Kelima: Menjauhkan dari sarana yang merusak

Orang tua harus senantiasa bertakwa kepada Allah dengan menjauhkan anak dari sarana-sarana kejelekan. Di antaranya adalah kejelekan dari dampak internet yang bisa membinasakan dan merusak. Jika terpaksa menggunakan untuk beberapa kondisi tertentu, maka harus dipantau dan diawasi dengan baik. Hal ini karena di dalam dunia maya, banyak terdapat syubhat yang merusak pemikiran dan syahwat yang merusak agama.

Keenam: Memilihkan teman yang baik

Semangat dalam mengarahkannya untuk memilih teman bergaul yang baik. Nabi shallallahu ‘alaihi wasallam bersabda,

المرء على دين خليله فلينظر أحدكم من يخالل

Agama seseorang sesuai dengan agama teman dekatnya. Hendaklah kalian melihat, siapakah yang menjadi teman dekatnya.” (HR. Abu Daud, shahih)

Rasululah shallallahu ‘alaihi wasallam menjelaskan tentang peran dan dampak teman bergaul dalam sabda beliau,

مَثَلُ الْجَلِيسِ الصَّالِحِ وَالسَّوْءِ كَحَامِلِ الْمِسْكِ وَنَافِخِ الْكِيرِ ، فَحَامِلُ الْمِسْكِ إِمَّا أَنْ يُحْذِيَكَ ، وَإِمَّا أَنْ تَبْتَاعَ مِنْهُ ، وَإِمَّا أَنْ تَجِدَ مِنْهُ رِيحًا طَيِّبَةً ، وَنَافِخُ الْكِيرِ إِمَّا أَنْ يُحْرِقَ ثِيَابَكَ ، وَإِمَّا أَنْ تَجِدَ رِيحًا خَبِيثَة

Permisalan teman yang baik dan teman yang buruk adalah ibarat seorang penjual minyak wangi dan seorang pandai besi. Penjual minyak wangi mungkin akan memberimu minyak wangi, atau Engkau bisa membeli minyak wangi darinya. Kalau pun tidak, Engkau tetap mendapatkan bau harum darinya. Sedangkan pandai besi, bisa jadi (percikan apinya) mengenai pakaianmu. Kalau pun tidak, Engkau tetap mendapatkan bau asapnya yang tak sedap.” (HR. Bukhari dan Muslim)
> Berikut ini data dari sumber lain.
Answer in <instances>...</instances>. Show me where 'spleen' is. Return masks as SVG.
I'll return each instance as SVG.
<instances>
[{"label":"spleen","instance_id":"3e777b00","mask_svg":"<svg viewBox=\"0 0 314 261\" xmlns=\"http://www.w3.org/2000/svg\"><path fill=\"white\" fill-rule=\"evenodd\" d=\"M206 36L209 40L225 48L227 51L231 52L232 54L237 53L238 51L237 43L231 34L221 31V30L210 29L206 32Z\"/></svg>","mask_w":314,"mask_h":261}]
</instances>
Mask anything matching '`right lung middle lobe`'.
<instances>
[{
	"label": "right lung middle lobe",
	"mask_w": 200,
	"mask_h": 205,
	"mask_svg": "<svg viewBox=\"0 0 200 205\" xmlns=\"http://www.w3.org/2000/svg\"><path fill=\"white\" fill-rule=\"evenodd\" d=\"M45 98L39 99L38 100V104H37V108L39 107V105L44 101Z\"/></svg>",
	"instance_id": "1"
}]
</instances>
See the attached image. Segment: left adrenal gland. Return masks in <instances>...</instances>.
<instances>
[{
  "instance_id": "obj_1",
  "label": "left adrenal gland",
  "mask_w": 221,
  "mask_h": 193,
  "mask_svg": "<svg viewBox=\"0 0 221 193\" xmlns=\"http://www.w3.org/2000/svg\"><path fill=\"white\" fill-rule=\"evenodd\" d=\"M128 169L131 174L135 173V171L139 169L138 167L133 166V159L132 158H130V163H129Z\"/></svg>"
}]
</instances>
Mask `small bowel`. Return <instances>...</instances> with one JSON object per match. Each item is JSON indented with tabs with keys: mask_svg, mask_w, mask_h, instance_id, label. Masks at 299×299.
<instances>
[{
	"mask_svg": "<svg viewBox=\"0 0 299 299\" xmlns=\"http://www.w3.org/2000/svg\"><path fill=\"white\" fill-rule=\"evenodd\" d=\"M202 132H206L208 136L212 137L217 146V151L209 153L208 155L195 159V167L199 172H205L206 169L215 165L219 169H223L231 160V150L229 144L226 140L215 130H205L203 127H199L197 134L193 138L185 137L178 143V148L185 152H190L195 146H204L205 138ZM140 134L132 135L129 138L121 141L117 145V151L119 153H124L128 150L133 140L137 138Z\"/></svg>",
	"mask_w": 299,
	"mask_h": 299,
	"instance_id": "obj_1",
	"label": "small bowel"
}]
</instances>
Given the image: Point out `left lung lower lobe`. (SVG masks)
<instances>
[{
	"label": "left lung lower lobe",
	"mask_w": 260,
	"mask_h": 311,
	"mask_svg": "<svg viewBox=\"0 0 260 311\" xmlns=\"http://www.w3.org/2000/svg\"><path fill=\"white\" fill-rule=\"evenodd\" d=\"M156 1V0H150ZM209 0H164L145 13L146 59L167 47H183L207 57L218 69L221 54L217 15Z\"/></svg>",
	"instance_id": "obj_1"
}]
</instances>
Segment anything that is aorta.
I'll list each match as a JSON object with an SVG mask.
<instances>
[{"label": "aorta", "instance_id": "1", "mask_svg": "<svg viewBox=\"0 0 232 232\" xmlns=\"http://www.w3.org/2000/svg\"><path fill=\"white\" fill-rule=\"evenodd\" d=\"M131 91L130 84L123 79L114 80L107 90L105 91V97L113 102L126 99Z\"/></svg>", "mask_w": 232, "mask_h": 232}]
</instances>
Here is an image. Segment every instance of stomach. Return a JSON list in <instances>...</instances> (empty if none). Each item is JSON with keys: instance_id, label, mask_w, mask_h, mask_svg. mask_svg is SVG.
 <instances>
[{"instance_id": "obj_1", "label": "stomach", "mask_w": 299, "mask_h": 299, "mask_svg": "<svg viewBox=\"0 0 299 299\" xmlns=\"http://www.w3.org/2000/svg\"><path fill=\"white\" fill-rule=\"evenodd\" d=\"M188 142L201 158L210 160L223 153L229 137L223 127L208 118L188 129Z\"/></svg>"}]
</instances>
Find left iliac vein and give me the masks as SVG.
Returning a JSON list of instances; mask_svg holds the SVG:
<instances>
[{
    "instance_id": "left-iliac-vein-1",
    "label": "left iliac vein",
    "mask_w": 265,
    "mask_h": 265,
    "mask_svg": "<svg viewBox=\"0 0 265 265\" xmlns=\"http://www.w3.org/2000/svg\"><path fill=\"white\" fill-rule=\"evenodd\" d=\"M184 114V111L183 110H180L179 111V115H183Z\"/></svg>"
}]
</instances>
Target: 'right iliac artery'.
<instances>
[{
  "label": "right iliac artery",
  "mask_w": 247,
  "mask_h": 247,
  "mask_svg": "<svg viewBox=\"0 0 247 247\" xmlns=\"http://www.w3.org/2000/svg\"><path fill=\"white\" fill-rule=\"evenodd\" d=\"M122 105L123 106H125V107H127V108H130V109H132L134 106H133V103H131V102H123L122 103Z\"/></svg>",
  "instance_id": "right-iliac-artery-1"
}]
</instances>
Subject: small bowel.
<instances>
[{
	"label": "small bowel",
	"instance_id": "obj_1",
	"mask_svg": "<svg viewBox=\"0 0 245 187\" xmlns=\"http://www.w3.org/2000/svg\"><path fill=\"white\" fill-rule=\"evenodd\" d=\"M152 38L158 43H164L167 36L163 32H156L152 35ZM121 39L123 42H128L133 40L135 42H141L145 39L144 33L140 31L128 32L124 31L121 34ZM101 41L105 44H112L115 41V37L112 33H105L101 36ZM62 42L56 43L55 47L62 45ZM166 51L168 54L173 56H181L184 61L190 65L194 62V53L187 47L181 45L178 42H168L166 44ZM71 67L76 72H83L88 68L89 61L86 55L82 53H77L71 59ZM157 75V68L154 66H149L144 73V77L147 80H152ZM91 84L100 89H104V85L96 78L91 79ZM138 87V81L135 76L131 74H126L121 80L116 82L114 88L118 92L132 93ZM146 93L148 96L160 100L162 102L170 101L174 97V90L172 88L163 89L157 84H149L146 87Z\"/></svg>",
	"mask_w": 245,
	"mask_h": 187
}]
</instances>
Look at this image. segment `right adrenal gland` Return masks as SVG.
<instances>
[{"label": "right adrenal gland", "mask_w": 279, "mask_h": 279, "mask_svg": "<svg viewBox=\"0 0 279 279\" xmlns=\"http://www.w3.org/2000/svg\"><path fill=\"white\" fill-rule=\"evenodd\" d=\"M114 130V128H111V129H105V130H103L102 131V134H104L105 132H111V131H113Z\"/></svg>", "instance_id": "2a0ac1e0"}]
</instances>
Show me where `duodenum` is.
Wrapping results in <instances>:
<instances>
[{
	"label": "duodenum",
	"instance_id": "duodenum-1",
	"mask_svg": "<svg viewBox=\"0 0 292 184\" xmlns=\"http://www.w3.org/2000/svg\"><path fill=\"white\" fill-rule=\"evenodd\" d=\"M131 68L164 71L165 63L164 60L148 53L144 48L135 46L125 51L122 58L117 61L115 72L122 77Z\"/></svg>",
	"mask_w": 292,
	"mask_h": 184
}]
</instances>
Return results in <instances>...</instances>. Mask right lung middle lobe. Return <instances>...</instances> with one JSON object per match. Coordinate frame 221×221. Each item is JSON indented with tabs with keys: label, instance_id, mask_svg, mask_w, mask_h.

Teman akan berpengaruh pada seseorang. Maka, penting di sini memilih teman bergaul yang baik untuk membantunya mendapatkan manfaat bagi masalah dunia ataupun akhiratnya. Hati-hati, jangan sampai anak-anak berteman dengan temen jelek yang bisa merusak.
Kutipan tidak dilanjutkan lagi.